No less problematic is the competing image, prominent in the first century BCE, of a new style of liberated woman, who supposedly enjoyed a free social, sexual, often adulterous life, without much constraint from husband, family or the law. Some of these characters were conveniently dismissed as part of the demi-monde of actresses, showgirls, escorts and prostitutes, including one celebrity ex-slave, Volumnia Cytheris, who was said to have been the mistress at one time or another of both Brutus and Mark Antony, so sleeping with both Caesar’s assassin and his greatest supporter. But many of them were the wives or widows of high-ranking Roman senators.

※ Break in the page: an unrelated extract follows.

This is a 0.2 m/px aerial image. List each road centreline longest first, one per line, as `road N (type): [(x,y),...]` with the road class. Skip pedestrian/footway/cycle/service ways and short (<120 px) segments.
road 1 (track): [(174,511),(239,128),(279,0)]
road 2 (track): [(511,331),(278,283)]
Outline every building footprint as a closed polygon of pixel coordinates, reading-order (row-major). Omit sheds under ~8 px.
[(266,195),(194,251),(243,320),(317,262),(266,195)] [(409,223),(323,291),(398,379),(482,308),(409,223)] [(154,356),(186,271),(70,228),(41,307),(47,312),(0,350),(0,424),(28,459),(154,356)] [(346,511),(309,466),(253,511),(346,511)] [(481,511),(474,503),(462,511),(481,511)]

The most notorious of all was Clodia, the sister of Cicero’s great enemy Clodius, the wife of a senator who died in 59 BCE, and the lover of the poet Catullus, among a string of others. Terentia is rumoured to have had her suspicions about even Cicero’s relations with Clodius’ sister. She was alternately attacked and admired as a promiscuous temptress, scheming manipulator, idolised goddess and borderline criminal. For Cicero she was ‘the Medea of the Palatine’, a clever coinage linking the passionate, child-murdering witch of Greek tragedy with Clodia’s place of residence in Rome. Catullus gave her the soubriquet Lesbia in his poetry, not only as camouflage but in order to gesture back to the Greek poet Sappho, from the island of Lesbos: ‘Let’s live, my Lesbia, and let’s love / And the mutterings of stern old men / Let’s value them at a single penny … / Give me a thousand kisses’, as one poem starts.
Colourful as this material is, it cannot be taken at face value.